It was life or death.
Fate had brought him to this wild, inhospitable place.
His survival rested on one decision, to jump or not to jump.
This was a critical moment, for he could live, or he could die.
Jump and he might survive, but to do nothing and remain here, meant certain death.
Across the valley floor, moving away from him in the distance, he noticed an irregular column of ant-like orange figures, slowly ascending the spine of a steep, rocky outcrop.
It was a mountain rescue team accompanied by a bright yellow helicopter.
In vain he tried to cry out for help, but his weakened voice was drowned by the swirling wind as the weather closed in around him.
They were as oblivious to his ordeal, as he was to theirs.
He stood at the edge of the perpendicular cliff face, some four hundred feet from the top.
Below him, was another eight hundred feet of sheer blind terror, a vertical wall of limestone, punctuated by the occasional dwarf sapling of equally condemned, occasional vegetation.
Eight feet away, to the right-hand side, across a bottomless void, lay the end of an impossibly dangerous scree slope.
This ran right over the cliff edge, like a jagged, frozen waterfall, down to oblivion.
The slippery, stony incline, was part of a steep gully, galloping up to the freedom of the mountain ridge above.
“Focus!”
“Aim for the scree slope and you will be safe.”
Trembling, he balanced on the very edge of the precipice.
His heart rate increased dramatically, uncontrollably, until he could hear it pounding inside his ears.
Involuntarily, his head and whole body vibrated and began to shake.
Panic gave way to fear, and in turn, to horror, as he summoned the courage to look down.
His mind was now racing; everything had been going so well.
He asked himself, “How has it come to this?”
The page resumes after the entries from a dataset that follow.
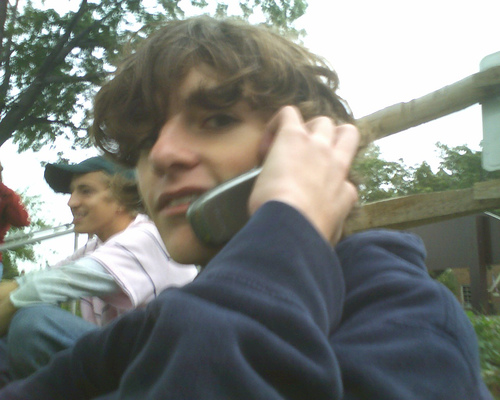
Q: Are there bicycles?
A: No, there are no bicycles.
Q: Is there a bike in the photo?
A: No, there are no bikes.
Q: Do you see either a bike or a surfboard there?
A: No, there are no bikes or surfboards.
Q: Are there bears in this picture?
A: No, there are no bears.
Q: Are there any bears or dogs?
A: No, there are no bears or dogs.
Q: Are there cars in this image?
A: No, there are no cars.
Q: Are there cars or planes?
A: No, there are no cars or planes.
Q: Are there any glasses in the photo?
A: No, there are no glasses.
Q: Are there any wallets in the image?
A: No, there are no wallets.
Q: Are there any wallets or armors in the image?
A: No, there are no wallets or armors.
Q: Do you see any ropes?
A: No, there are no ropes.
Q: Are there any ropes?
A: No, there are no ropes.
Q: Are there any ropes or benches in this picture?
A: No, there are no ropes or benches.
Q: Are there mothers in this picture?
A: No, there are no mothers.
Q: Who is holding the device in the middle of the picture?
A: The boy is holding the cell phone.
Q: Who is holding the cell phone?
A: The boy is holding the cell phone.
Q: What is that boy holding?
A: The boy is holding the cell phone.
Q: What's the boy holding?
A: The boy is holding the cell phone.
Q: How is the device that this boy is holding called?
A: The device is a cell phone.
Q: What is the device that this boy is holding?
A: The device is a cell phone.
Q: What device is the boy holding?
A: The boy is holding the mobile phone.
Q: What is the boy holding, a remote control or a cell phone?
A: The boy is holding a cell phone.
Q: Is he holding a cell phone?
A: Yes, the boy is holding a cell phone.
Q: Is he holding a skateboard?
A: No, the boy is holding a cell phone.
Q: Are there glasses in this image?
A: No, there are no glasses.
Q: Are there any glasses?
A: No, there are no glasses.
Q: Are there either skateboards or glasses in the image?
A: No, there are no glasses or skateboards.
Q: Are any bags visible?
A: No, there are no bags.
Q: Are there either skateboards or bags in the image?
A: No, there are no bags or skateboards.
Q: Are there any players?
A: No, there are no players.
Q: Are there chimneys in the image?
A: No, there are no chimneys.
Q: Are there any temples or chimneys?
A: No, there are no chimneys or temples.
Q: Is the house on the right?
A: Yes, the house is on the right of the image.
Yesterday there had been two of them trapped in this place, but now he stood alone.
At the bottom of the cliff lay the dead body of his older brother.
The certainty of salvation had lain there for the taking.
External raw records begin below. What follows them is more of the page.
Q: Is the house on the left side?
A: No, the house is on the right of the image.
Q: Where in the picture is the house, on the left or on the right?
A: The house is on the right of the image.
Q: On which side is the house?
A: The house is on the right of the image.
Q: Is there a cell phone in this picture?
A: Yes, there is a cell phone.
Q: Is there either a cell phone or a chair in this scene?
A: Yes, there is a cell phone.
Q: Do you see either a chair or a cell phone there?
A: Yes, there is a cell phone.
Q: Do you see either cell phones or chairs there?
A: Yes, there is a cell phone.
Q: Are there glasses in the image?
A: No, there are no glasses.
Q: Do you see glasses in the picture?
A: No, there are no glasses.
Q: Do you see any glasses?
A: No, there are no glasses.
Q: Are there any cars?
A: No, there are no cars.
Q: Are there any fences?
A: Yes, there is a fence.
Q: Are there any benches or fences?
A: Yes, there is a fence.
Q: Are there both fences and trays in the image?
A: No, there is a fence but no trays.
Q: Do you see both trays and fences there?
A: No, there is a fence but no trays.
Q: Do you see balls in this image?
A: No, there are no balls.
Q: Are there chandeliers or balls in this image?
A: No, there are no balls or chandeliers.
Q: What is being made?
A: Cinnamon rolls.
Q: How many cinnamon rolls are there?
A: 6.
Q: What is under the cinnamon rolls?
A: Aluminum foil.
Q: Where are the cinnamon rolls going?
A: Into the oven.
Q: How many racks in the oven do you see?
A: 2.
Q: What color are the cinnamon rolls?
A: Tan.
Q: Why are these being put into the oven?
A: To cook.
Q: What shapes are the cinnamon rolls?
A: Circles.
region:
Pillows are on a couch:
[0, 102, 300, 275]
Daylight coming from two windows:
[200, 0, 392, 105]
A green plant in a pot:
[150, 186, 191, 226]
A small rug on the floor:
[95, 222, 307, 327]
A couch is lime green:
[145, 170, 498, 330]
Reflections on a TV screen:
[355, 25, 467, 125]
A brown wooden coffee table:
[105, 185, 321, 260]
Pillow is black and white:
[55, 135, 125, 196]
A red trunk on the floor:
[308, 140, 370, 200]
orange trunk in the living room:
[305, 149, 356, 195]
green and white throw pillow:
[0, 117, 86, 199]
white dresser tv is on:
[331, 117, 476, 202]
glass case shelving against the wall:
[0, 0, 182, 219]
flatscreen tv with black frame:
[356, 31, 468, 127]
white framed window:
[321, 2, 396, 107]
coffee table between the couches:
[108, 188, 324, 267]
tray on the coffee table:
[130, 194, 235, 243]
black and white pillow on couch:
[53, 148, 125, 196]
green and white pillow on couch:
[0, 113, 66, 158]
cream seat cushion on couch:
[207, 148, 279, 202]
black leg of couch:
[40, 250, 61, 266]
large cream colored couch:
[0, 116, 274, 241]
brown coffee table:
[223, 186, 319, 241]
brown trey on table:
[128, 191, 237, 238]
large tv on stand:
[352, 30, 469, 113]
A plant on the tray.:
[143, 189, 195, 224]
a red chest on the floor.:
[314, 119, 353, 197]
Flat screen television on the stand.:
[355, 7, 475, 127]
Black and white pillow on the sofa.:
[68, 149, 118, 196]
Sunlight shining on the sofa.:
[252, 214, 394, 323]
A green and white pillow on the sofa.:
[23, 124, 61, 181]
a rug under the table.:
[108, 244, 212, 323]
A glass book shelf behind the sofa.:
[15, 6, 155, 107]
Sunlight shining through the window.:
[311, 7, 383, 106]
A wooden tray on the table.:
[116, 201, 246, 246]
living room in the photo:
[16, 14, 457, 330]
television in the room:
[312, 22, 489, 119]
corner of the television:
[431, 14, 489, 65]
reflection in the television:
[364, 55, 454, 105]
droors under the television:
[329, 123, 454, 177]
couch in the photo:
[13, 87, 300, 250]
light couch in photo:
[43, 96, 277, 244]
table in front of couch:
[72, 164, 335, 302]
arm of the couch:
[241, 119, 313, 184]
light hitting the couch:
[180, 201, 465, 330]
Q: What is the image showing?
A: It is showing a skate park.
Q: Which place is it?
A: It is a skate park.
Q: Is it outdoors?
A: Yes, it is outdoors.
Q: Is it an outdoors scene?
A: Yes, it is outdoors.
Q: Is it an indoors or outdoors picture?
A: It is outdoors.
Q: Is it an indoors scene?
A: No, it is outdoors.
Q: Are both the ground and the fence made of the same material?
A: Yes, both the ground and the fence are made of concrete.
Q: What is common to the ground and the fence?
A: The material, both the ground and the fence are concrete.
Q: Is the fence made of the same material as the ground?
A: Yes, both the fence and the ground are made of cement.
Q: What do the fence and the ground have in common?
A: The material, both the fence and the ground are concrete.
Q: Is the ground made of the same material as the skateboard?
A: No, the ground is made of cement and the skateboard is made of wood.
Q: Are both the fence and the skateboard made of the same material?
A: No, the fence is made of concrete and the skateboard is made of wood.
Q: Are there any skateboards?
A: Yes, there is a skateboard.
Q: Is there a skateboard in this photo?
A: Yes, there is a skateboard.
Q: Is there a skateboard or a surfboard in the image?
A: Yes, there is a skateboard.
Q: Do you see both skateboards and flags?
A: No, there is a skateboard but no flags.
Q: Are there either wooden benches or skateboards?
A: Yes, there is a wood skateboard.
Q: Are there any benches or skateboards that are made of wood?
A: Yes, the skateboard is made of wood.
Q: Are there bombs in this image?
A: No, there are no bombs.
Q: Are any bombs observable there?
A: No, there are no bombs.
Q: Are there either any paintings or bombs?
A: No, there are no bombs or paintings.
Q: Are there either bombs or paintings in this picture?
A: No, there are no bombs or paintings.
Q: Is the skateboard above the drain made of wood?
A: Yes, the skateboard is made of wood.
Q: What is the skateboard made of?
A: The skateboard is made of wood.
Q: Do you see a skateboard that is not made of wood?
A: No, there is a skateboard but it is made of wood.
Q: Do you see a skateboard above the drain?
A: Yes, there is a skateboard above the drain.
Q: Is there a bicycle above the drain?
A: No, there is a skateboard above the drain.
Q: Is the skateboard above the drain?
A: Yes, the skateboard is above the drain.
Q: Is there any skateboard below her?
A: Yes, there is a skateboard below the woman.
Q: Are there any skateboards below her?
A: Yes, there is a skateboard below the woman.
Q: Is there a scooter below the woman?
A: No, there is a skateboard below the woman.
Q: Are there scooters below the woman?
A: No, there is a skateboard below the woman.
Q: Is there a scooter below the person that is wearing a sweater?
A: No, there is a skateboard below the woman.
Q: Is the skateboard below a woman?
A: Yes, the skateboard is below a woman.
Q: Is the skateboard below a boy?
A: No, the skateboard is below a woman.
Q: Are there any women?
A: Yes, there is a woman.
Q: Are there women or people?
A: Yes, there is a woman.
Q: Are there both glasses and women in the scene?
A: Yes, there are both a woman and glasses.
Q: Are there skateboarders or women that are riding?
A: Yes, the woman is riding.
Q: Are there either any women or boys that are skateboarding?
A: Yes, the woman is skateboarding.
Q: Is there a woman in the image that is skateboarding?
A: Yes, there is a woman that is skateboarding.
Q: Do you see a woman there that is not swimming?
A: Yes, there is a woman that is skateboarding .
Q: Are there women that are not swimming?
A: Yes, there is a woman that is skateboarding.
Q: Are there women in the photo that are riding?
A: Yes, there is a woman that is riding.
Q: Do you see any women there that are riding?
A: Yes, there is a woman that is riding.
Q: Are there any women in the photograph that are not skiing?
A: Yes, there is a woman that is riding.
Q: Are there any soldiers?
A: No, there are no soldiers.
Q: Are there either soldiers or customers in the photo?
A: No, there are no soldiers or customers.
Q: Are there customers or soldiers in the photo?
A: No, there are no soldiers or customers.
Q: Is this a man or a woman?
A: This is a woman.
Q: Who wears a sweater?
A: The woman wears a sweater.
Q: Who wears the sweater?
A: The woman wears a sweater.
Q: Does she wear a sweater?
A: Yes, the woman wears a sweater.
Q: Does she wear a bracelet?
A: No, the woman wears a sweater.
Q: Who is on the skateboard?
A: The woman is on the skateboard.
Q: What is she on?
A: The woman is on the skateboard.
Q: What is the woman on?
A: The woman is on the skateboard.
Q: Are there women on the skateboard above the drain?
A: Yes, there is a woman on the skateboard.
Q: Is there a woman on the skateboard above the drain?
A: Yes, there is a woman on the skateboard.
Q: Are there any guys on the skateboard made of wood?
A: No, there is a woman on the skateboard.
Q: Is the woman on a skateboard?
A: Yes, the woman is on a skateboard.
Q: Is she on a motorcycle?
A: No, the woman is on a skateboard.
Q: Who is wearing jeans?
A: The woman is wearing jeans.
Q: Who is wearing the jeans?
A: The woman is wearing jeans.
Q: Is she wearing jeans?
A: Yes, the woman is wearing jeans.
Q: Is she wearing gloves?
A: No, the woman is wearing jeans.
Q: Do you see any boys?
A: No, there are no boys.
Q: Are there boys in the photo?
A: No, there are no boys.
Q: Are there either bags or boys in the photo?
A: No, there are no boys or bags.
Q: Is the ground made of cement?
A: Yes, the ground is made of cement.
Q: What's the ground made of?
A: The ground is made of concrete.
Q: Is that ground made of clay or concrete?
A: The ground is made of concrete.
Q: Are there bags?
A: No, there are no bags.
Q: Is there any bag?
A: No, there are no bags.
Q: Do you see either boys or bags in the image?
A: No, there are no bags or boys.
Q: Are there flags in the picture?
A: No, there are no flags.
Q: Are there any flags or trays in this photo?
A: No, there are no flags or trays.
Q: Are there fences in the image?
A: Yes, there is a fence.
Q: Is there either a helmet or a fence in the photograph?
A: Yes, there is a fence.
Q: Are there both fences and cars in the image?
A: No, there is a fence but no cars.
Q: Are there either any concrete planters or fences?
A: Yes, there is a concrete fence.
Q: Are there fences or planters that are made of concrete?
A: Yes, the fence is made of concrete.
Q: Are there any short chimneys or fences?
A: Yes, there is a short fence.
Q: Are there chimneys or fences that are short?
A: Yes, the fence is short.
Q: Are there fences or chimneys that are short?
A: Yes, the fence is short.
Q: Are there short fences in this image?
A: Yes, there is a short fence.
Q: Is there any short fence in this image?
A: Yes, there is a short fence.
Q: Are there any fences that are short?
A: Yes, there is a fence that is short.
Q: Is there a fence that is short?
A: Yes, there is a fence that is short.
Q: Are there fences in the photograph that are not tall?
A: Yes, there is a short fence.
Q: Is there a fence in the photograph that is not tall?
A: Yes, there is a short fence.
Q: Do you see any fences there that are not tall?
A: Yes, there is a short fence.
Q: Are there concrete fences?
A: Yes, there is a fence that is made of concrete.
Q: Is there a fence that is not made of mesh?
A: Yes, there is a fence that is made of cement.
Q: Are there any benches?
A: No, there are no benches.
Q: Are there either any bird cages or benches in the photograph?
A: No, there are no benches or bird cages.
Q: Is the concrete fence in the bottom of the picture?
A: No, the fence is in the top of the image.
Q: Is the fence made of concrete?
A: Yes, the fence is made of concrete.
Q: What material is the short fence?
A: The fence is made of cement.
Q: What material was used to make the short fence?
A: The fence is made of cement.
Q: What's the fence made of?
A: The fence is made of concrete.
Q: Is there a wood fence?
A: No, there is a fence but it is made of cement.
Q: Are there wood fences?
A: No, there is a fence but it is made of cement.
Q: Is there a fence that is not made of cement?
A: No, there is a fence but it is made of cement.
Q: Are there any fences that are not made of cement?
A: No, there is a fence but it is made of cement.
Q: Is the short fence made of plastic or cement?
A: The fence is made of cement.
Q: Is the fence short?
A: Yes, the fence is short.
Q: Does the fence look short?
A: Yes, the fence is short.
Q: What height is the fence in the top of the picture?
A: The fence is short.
All he had to do was to get it right, but he failed.
For several hours he lay dying until his battered, bruised, and crumpled body was consumed by the darkest night when death became his friend.
Once again, he looked out at the bright orange coats in the far distance, now much smaller than before, huddling together, against the oncoming storm as the weather worsened.
He made his decision.
Composing himself, he looked up, and then down.
To maximise his opportunity, he tried to stand up to his full height against the fierce, sapping wind.
His heart rate immediately exploded, faster, faster, faster until he started to lean forward, to let gravity take over. He flexed his legs; he took a huge breath of air ……………now!!!!!!!!!!!!!!